# Manipulate a function
Tutorial by Jonas Wilfert, Tobias Thummerer

## License
Copyright (c) 2021 Tobias Thummerer, Lars Mikelsons, Josef Kircher, Johannes Stoljar, Jonas Wilfert

Licensed under the MIT license. See [LICENSE](https://github.com/thummeto/FMI.jl/blob/main/LICENSE) file in the project root for details.

## Motivation
This Julia Package *FMI.jl* is motivated by the use of simulation models in Julia. Here the FMI specification is implemented. FMI (*Functional Mock-up Interface*) is a free standard ([fmi-standard.org](http://fmi-standard.org/)) that defines a container and an interface to exchange dynamic models using a combination of XML files, binaries and C code zipped into a single file. The user can thus use simulation models in the form of an FMU (*Functional Mock-up Units*). Besides loading the FMU, the user can also set values for parameters and states and simulate the FMU both as co-simulation and model exchange simulation.

## Introduction to the example
This example shows how to parallelize the computation of an FMU in FMI.jl.

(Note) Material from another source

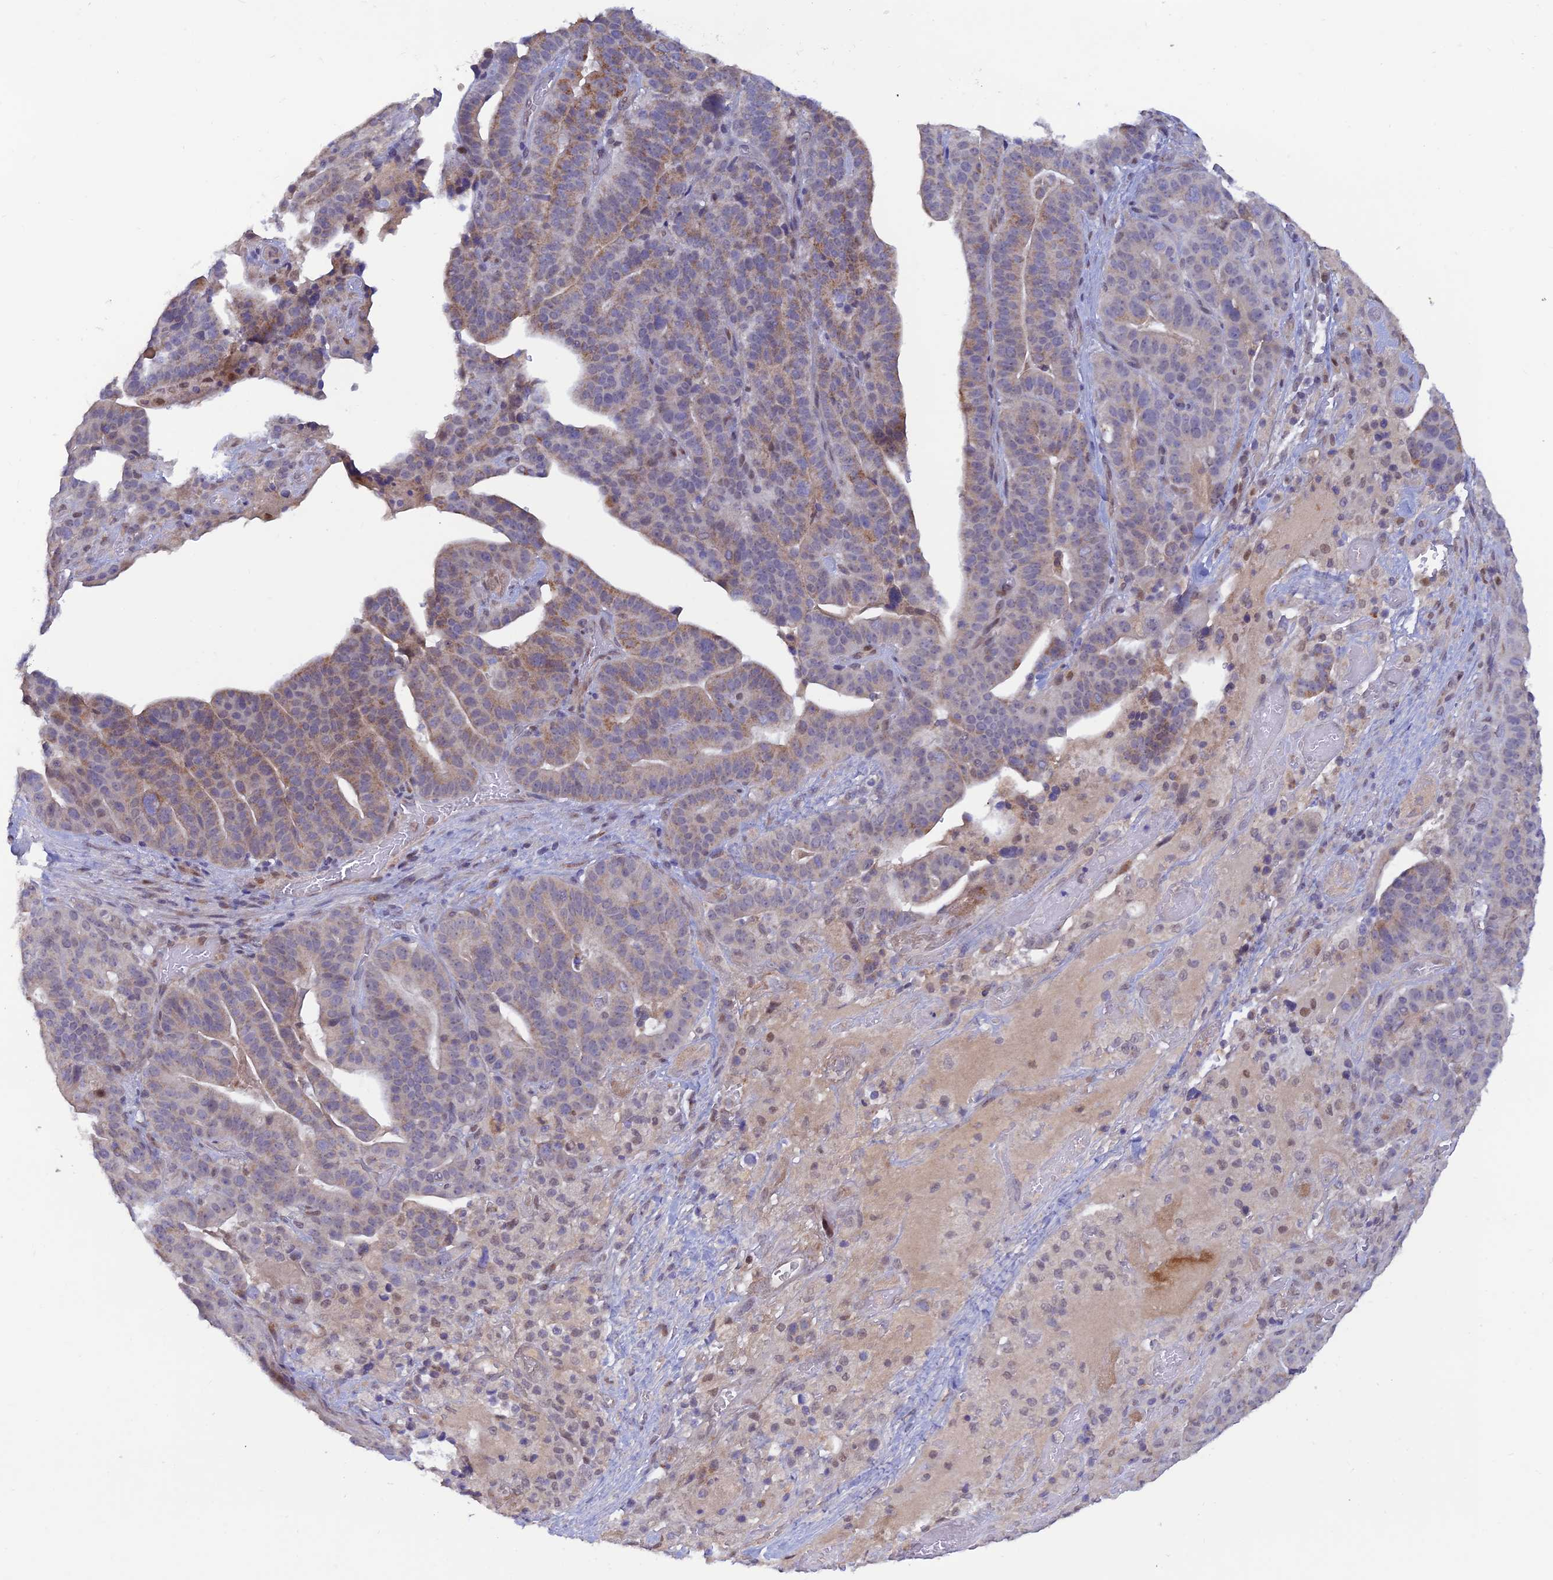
{"staining": {"intensity": "weak", "quantity": "25%-75%", "location": "cytoplasmic/membranous"}, "tissue": "stomach cancer", "cell_type": "Tumor cells", "image_type": "cancer", "snomed": [{"axis": "morphology", "description": "Adenocarcinoma, NOS"}, {"axis": "topography", "description": "Stomach"}], "caption": "Stomach cancer stained with a protein marker demonstrates weak staining in tumor cells.", "gene": "FASTKD5", "patient": {"sex": "male", "age": 48}}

We can compute a batch of FMU-evaluations in parallel with different initial settings.
Parallelization can be achieved using multithreading or using multiprocessing. This example shows **multi processing**, check `parallel.ipynb` for multithreading.
Advantage of multithreading is a lower communication overhead as well as lower RAM usage.
However in some cases multiprocessing can be faster as the garbage collector is not shared.


The model used is a one-dimensional spring pendulum with friction. The object-orientated structure of the *SpringFrictionPendulum1D* can be seen in the following graphic.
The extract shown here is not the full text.